The Council would like to share what is has learned from our
successes and our failures with other destinations around the world,
through the Sustainable Tourism Planning and Development Laboratory by
showing the application of the principles of tourism destination
development. This recognition today will help the Blackstone Valley
Tourism Council speak even more clearly about excellence in destination
management. Our Tourism Laboratory uses the Blackstone River Valley as
an experiential learning environment where sustainable tourism
principles are practiced, experimented with and implemented. The
continuous work on design and implementation of programs for the
achievement of tourism excellence in the industrialized Blackstone
Valley make it an ideal location for this type of study. The goal is to
share the concepts and strategies that have regenerated the Blackstone
Valley and urge them to be replicated anywhere in the world.
This recognition will strengthen how our colleagues in government and
the private tourism industry perceive tourism. We plan to employ further
the principles of the UNWTO to assist the US tourism industry to learn
to expect even more corporate and government responsibility in their
work.
The Tourism Council will continue to seek excellence, by continuing
to improve its policies, procedures and programs in destination
management. Again, this recognition and future collaborations with the
UNWTO, increases our responsibility to tourism worldwide.

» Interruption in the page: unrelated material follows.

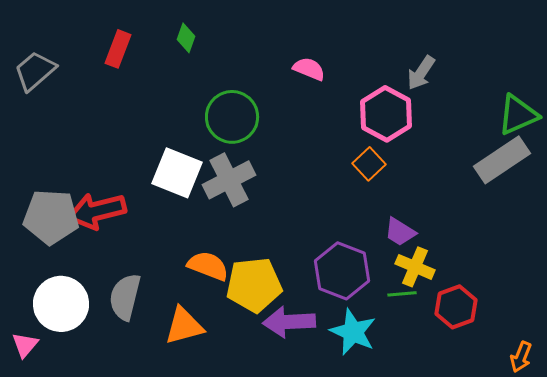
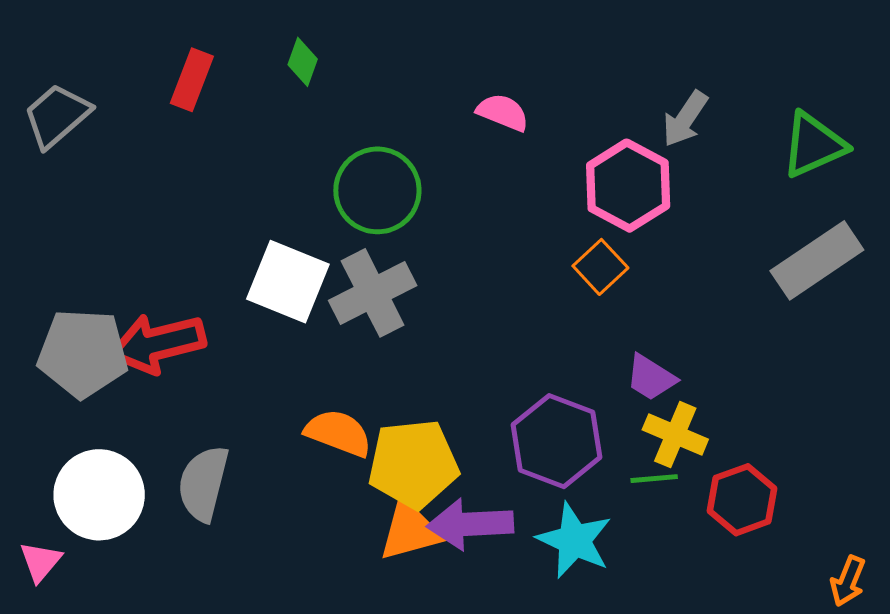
green triangle: (518, 115) -> (814, 145), moved
orange triangle: (184, 326) -> (410, 531), moved

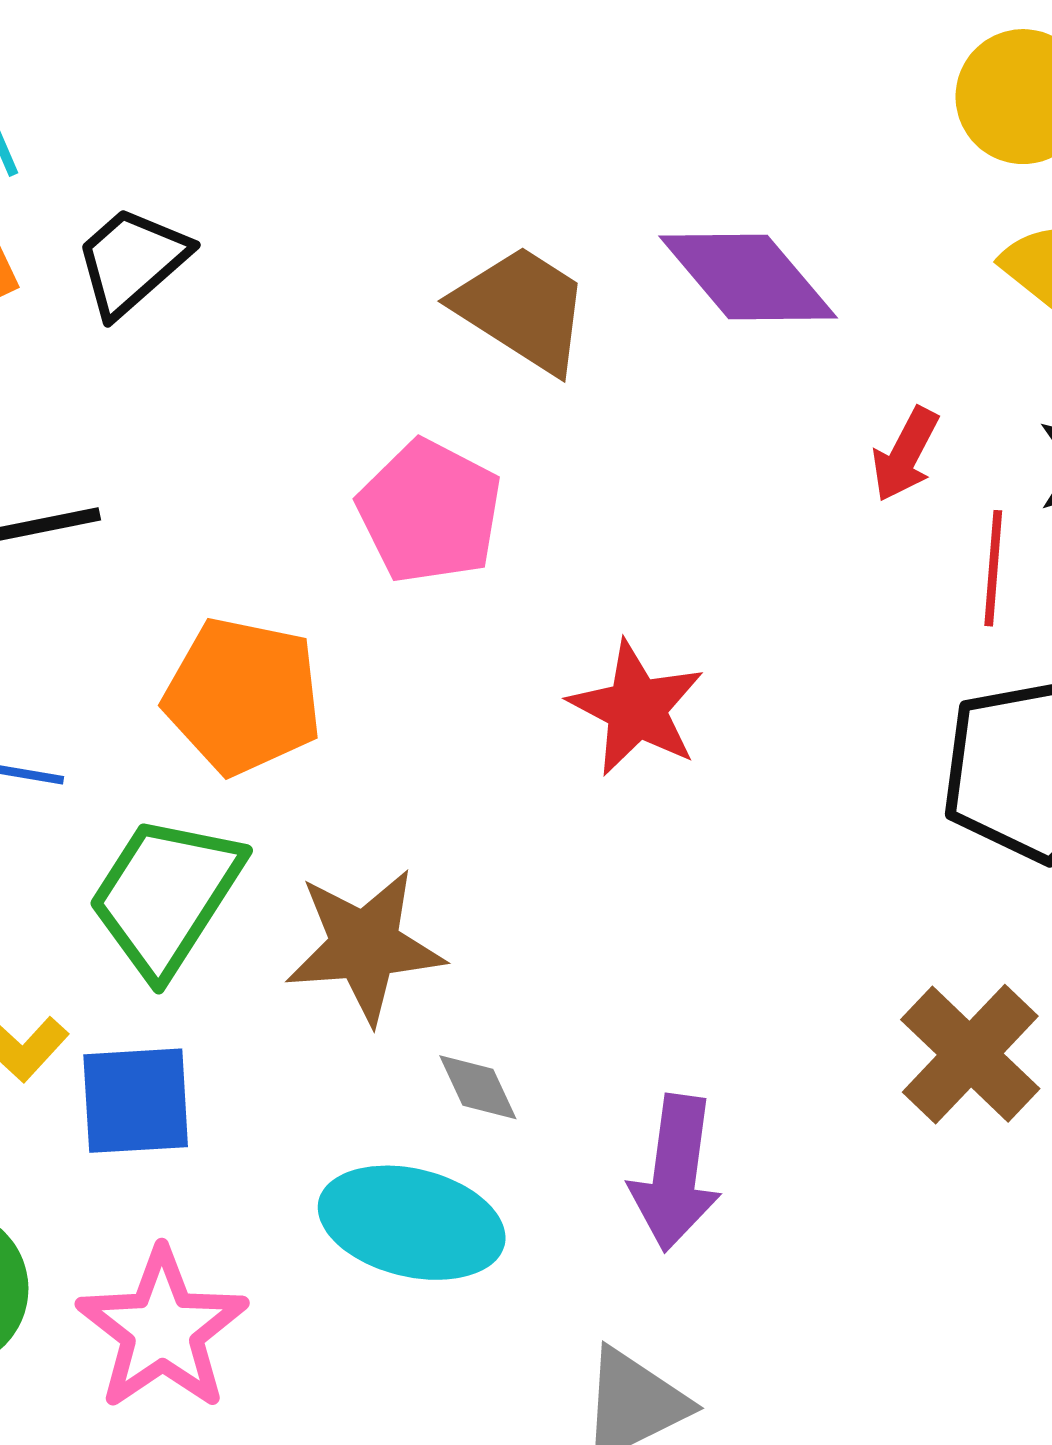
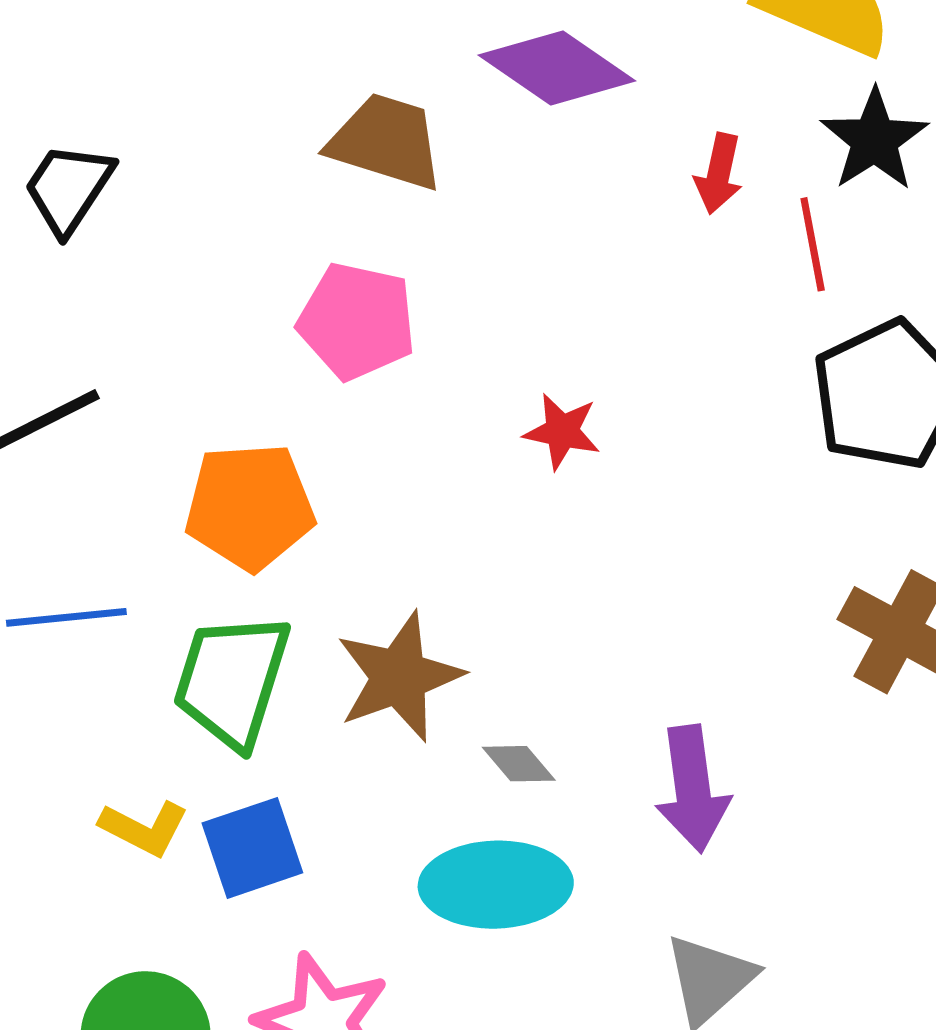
red star: (636, 708) -> (562, 431), size x0.7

In closing, I would like to thank my children and my wife JoAnne, who
has traveled with me as I receive this honor on behalf of the Blackstone
Valley Tourism Council, and thank her for her years of support as the
Tourism Council was brought along from its infancy. I thank my very
dedicated staff of professionals, some of who have been supporting me
for over 18 years, and I thank my long-time supportive Board of
Directors, especially my Chairman who has taught me so much about
tourism development.
The Blackstone Valley Tourism Council admires and respects greatly
the work of the UNWTO. This award is considered a milestone in our
history and will take a place of honor in our tourism headquarters in
Rhode Island. The World Tourism Organization recognizing our work
humbles us. We look forward to sharing this wonderful experience today,
and taking the message of the UNWTO to our colleagues in the US and look
to working even more closely with your agency in the future.
Thank you so much for this recognition and good day.